# Are ceramic caves safe? Or "cichlid stones"?



## LakotaWolf (Mar 20, 2010)

Hi everyone,

I've kept fish before (I currently have a group of neon tetras) but this is the first time I'll be keeping a betta. I've purchased an 8 gallon aquarium and I plan on planting it with some live plants, as I use those in my tetras' aquarium and I love having live plants.

However, I've read that bettas require some "hiding places", so I plan on getting a couple of caves for my future betta.

Are ceramic decorations safe for fish? I've read conflicting reports on this so I'm wary of buying a ceramic cave.

What about "cichlid stones" like these?:

http://www.aquariumfish.net/information/cichlid_stones.htm

Thank you!


----------



## Here Fishy Fishy Fishy (Oct 29, 2010)

LakotaWolf, 

I had been looking at ceramics, because I was alarmed by the number of roughly finished plastic sculptures I ran across in stores. When shopping for these, I would feel them inside and out; some of the sculptures that felt ok on the outside were razor sharp on the inside! And these were ornaments the fish were meant to swim through. 

I did find suitable plastic oranaments, but had looked at the ceramics and read reviews online. Modern ceramics should have glazes that are perfectly safe for fish. The drawback (from the reviews I read, not personal experiance) is that they don't seem to ship well... but to be perfectly fair, I've had other ornaments fall apart in my hands that weren't ceramic!

It's been my experiance that the bettas in my sorority really don't seem to spend much time hiding... they are busy swimming about, looking for fun or trouble. At nighttime, they all find places to sleep in the weeds. The cory cats are the only fish currently who use caves in the sorority tank.

Soooo... I don't think the ceramic caves are a bad idea, but behavoir-wise, I'm not sure that bettas use caves as frequently as other fish.


----------

■ ■ ■

> **Exercise set**:
**A.** According to the thread about ceramic caves, which fish are the only ones that currently use caves in the sorority tank?
**B.** Return each line of the entries that contains the string "ValidationSummary", matching case exactly.
The entries below are unrelated to the thread about ceramic caves.

■ ■ ■

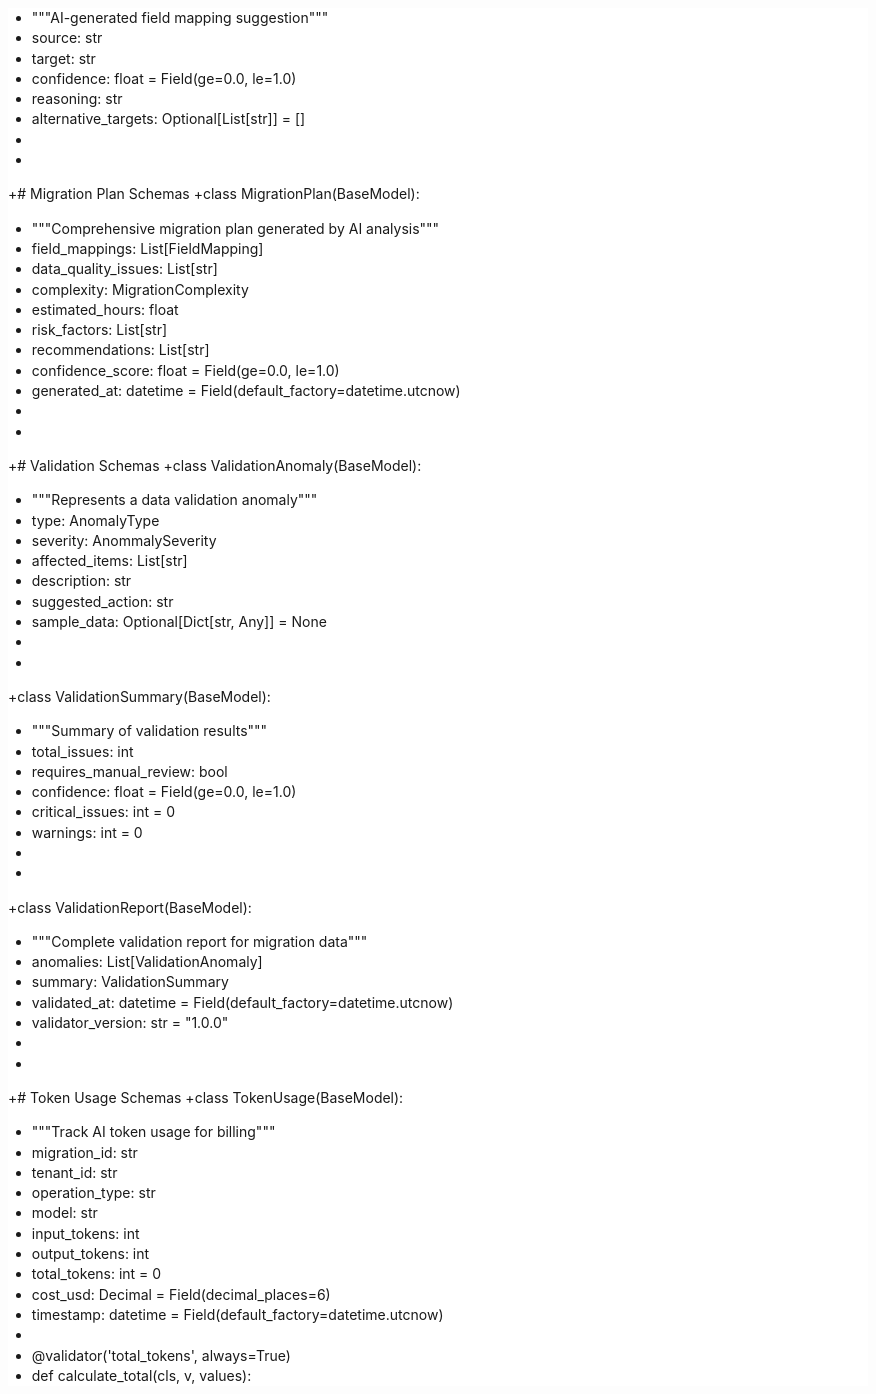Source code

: +    """AI-generated field mapping suggestion"""
+    source: str
+    target: str
+    confidence: float = Field(ge=0.0, le=1.0)
+    reasoning: str
+    alternative_targets: Optional[List[str]] = []
+
+
+# Migration Plan Schemas
+class MigrationPlan(BaseModel):
+    """Comprehensive migration plan generated by AI analysis"""
+    field_mappings: List[FieldMapping]
+    data_quality_issues: List[str]
+    complexity: MigrationComplexity
+    estimated_hours: float
+    risk_factors: List[str]
+    recommendations: List[str]
+    confidence_score: float = Field(ge=0.0, le=1.0)
+    generated_at: datetime = Field(default_factory=datetime.utcnow)
+
+
+# Validation Schemas
+class ValidationAnomaly(BaseModel):
+    """Represents a data validation anomaly"""
+    type: AnomalyType
+    severity: AnommalySeverity
+    affected_items: List[str]
+    description: str
+    suggested_action: str
+    sample_data: Optional[Dict[str, Any]] = None
+
+
+class ValidationSummary(BaseModel):
+    """Summary of validation results"""
+    total_issues: int
+    requires_manual_review: bool
+    confidence: float = Field(ge=0.0, le=1.0)
+    critical_issues: int = 0
+    warnings: int = 0
+
+
+class ValidationReport(BaseModel):
+    """Complete validation report for migration data"""
+    anomalies: List[ValidationAnomaly]
+    summary: ValidationSummary
+    validated_at: datetime = Field(default_factory=datetime.utcnow)
+    validator_version: str = "1.0.0"
+
+
+# Token Usage Schemas
+class TokenUsage(BaseModel):
+    """Track AI token usage for billing"""
+    migration_id: str
+    tenant_id: str
+    operation_type: str
+    model: str
+    input_tokens: int
+    output_tokens: int
+    total_tokens: int = 0
+    cost_usd: Decimal = Field(decimal_places=6)
+    timestamp: datetime = Field(default_factory=datetime.utcnow)
+    
+    @validator('total_tokens', always=True)
+    def calculate_total(cls, v, values):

■ ■ ■

> **Completed exercise**:
**A.** The cory cats.

**B.**
+class ValidationSummary(BaseModel):
+    summary: ValidationSummary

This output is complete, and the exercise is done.